核心概念
Implementing coordinated load shifting and flow rate limitation strategies can significantly reduce peak flow rates in district heating systems.
摘要
This article explores strategies to reduce peak volume flow rates in district heating systems. It evaluates load shifting, return temperature limitations, and flow rate limitations. The impact of these strategies on peak flow rates, pumping power, and aggregate return temperatures is analyzed. Results show that load shifting has the most significant impact, followed by return temperature limitations.

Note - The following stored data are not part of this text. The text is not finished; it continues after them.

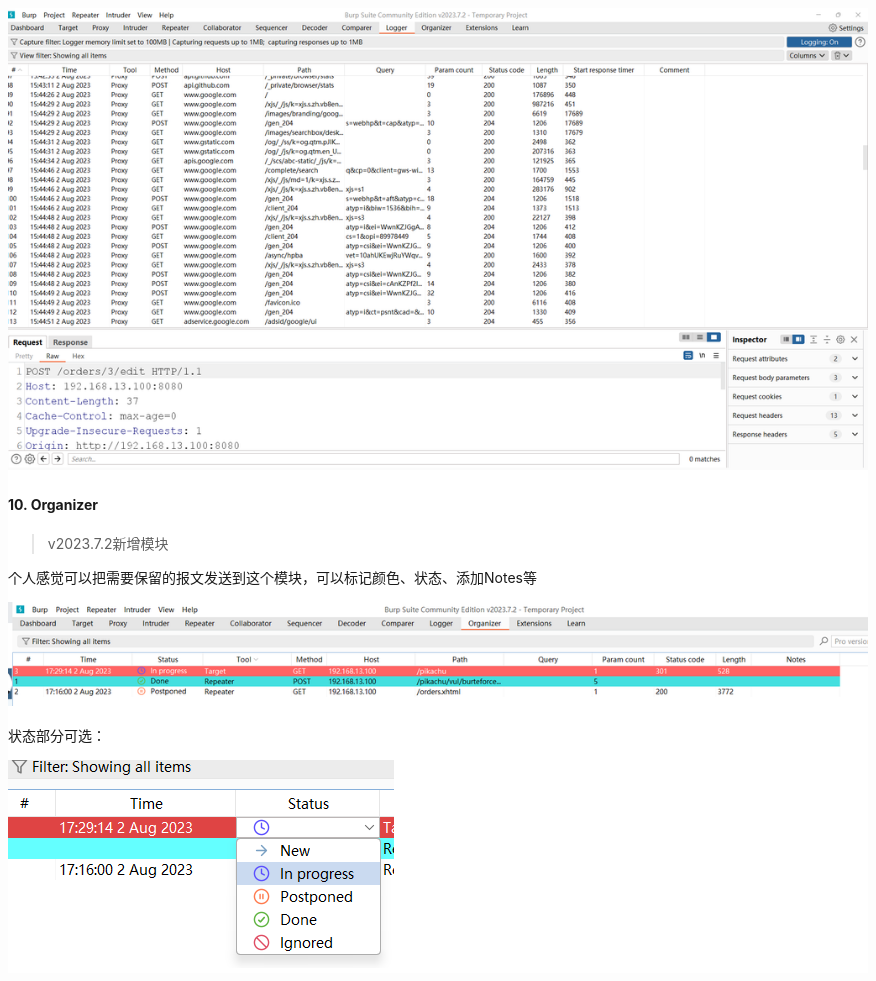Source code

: ![image-20230803153233401](img/Burpsuite/image-20230803153233401.png)





#### 10. Organizer 

> v2023.7.2新增模块

个人感觉可以把需要保留的报文发送到这个模块，可以标记颜色、状态、添加Notes等

![image-20230803153646917](img/Burpsuite/image-20230803153646917.png)

状态部分可选：

![image-20230803153716254](img/Burpsuite/image-20230803153716254.png)

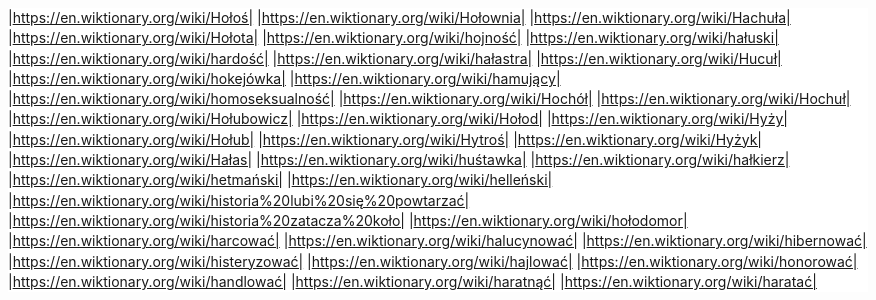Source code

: |https://en.wiktionary.org/wiki/Hołoś|
|https://en.wiktionary.org/wiki/Hołownia|
|https://en.wiktionary.org/wiki/Hachuła|
|https://en.wiktionary.org/wiki/Hołota|
|https://en.wiktionary.org/wiki/hojność|
|https://en.wiktionary.org/wiki/hałuski|
|https://en.wiktionary.org/wiki/hardość|
|https://en.wiktionary.org/wiki/hałastra|
|https://en.wiktionary.org/wiki/Hucuł|
|https://en.wiktionary.org/wiki/hokejówka|
|https://en.wiktionary.org/wiki/hamujący|
|https://en.wiktionary.org/wiki/homoseksualność|
|https://en.wiktionary.org/wiki/Hochół|
|https://en.wiktionary.org/wiki/Hochuł|
|https://en.wiktionary.org/wiki/Hołubowicz|
|https://en.wiktionary.org/wiki/Hołod|
|https://en.wiktionary.org/wiki/Hyży|
|https://en.wiktionary.org/wiki/Hołub|
|https://en.wiktionary.org/wiki/Hytroś|
|https://en.wiktionary.org/wiki/Hyżyk|
|https://en.wiktionary.org/wiki/Hałas|
|https://en.wiktionary.org/wiki/huśtawka|
|https://en.wiktionary.org/wiki/hałkierz|
|https://en.wiktionary.org/wiki/hetmański|
|https://en.wiktionary.org/wiki/helleński|
|https://en.wiktionary.org/wiki/historia%20lubi%20się%20powtarzać|
|https://en.wiktionary.org/wiki/historia%20zatacza%20koło|
|https://en.wiktionary.org/wiki/hołodomor|
|https://en.wiktionary.org/wiki/harcować|
|https://en.wiktionary.org/wiki/halucynować|
|https://en.wiktionary.org/wiki/hibernować|
|https://en.wiktionary.org/wiki/histeryzować|
|https://en.wiktionary.org/wiki/hajlować|
|https://en.wiktionary.org/wiki/honorować|
|https://en.wiktionary.org/wiki/handlować|
|https://en.wiktionary.org/wiki/haratnąć|
|https://en.wiktionary.org/wiki/haratać|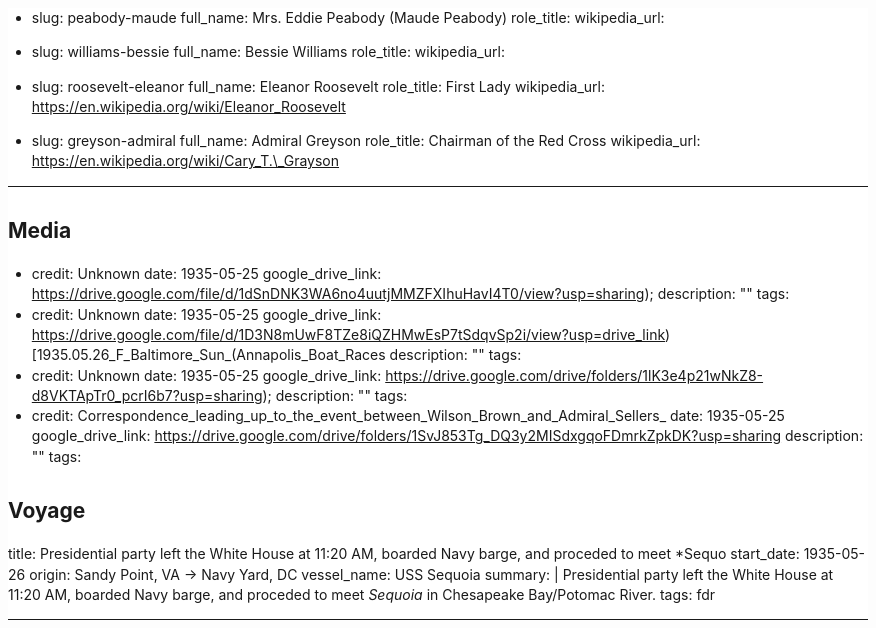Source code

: - slug: peabody-maude
  full_name: Mrs. Eddie Peabody (Maude Peabody)
  role_title:
  wikipedia_url:

- slug: williams-bessie
  full_name: Bessie Williams
  role_title:
  wikipedia_url:

- slug: roosevelt-eleanor
  full_name: Eleanor Roosevelt
  role_title: First Lady
  wikipedia_url: https://en.wikipedia.org/wiki/Eleanor_Roosevelt

- slug: greyson-admiral
  full_name: Admiral Greyson
  role_title: Chairman of the Red Cross
  wikipedia_url: https://en.wikipedia.org/wiki/Cary_T.\_Grayson

---

## Media

- credit: Unknown
  date: 1935-05-25
  google_drive_link: https://drive.google.com/file/d/1dSnDNK3WA6no4uutjMMZFXIhuHavI4T0/view?usp=sharing);
  description: ""
  tags:
- credit: Unknown
  date: 1935-05-25
  google_drive_link: https://drive.google.com/file/d/1D3N8mUwF8TZe8iQZHMwEsP7tSdqvSp2i/view?usp=drive_link)\[1935.05.26_F_Baltimore_Sun\_(Annapolis_Boat_Races
  description: ""
  tags:
- credit: Unknown
  date: 1935-05-25
  google_drive_link: https://drive.google.com/drive/folders/1lK3e4p21wNkZ8-d8VKTApTr0_pcrI6b7?usp=sharing);
  description: ""
  tags:
- credit: Correspondence_leading_up_to_the_event_between_Wilson_Brown_and_Admiral_Sellers\_
  date: 1935-05-25
  google_drive_link: https://drive.google.com/drive/folders/1SvJ853Tg_DQ3y2MISdxgqoFDmrkZpkDK?usp=sharing
  description: ""
  tags:

## Voyage

title: Presidential party left the White House at 11:20 AM, boarded Navy barge, and proceded to meet \*Sequo
start_date: 1935-05-26
origin: Sandy Point, VA → Navy Yard, DC
vessel_name: USS Sequoia
summary: |
Presidential party left the White House at 11:20 AM, boarded Navy barge, and proceded to meet _Sequoia_ in Chesapeake Bay/Potomac River.
tags: fdr

---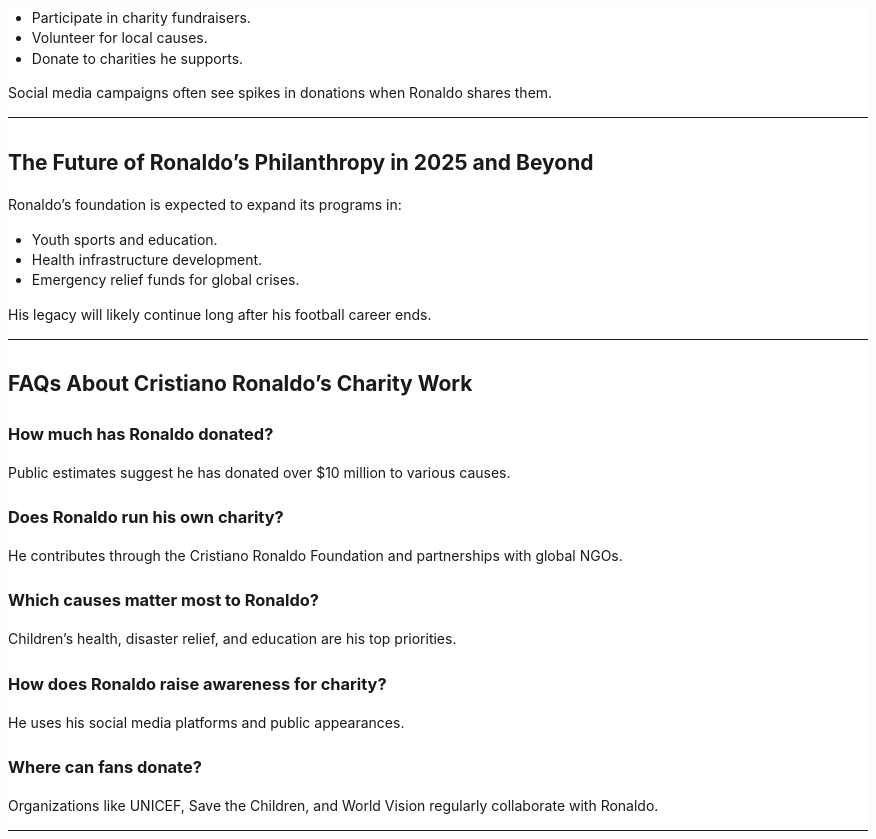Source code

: * Participate in charity fundraisers.
* Volunteer for local causes.
* Donate to charities he supports.

Social media campaigns often see spikes in donations when Ronaldo shares them.

---

## The Future of Ronaldo’s Philanthropy in 2025 and Beyond

Ronaldo’s foundation is expected to expand its programs in:

* Youth sports and education.
* Health infrastructure development.
* Emergency relief funds for global crises.

His legacy will likely continue long after his football career ends.

---

## FAQs About Cristiano Ronaldo’s Charity Work

### How much has Ronaldo donated?

Public estimates suggest he has donated over \$10 million to various causes.

### Does Ronaldo run his own charity?

He contributes through the Cristiano Ronaldo Foundation and partnerships with global NGOs.

### Which causes matter most to Ronaldo?

Children’s health, disaster relief, and education are his top priorities.

### How does Ronaldo raise awareness for charity?

He uses his social media platforms and public appearances.

### Where can fans donate?

Organizations like UNICEF, Save the Children, and World Vision regularly collaborate with Ronaldo.

---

Additionally, targeting a few key consumers with these strategies can provide substantial benefits.
Abstract:
- Reduction of peak flow rate is crucial for district heating grids.
- Operational data from German district heating system evaluated.
- Load shifting, return temperature limits, and flow rate limits investigated.
Introduction:
- 4th generation district heating enables lower supply temperatures.
- Challenges arise when retrofitting existing grids for lower temperatures.
Method:
- Dataset from 18 consumer substations analyzed.
- Strategies: load shifting, return temp limits, flow rate limits explored.
Results:
- Load shifting had the greatest impact on reducing peak flow rates.
- Return temp limits provided additional benefits like reduced pumping energy.
- Flow rate limits showed diminishing returns beyond a certain limit level.
Conclusion:
- Coordinated load shifting strategy was most effective in reducing peak flow rates.
- Targeting key consumers with strategies yielded significant benefits.
统计
Three strategies for reducing the peak flow rate are investigated: A load shifting demand response strategy, an upper limitation in substation return temperatures, and an upper limitation on each substation’s volume flow rate.
引用
"Imposing up to 18% load flexibility provides an equal reduction in the peak system flow rate under the load-shifting strategy."
"The limited return temperature strategy is less efficient at curtailing the peak flow rate but provides an overall reduction of volume flow rates."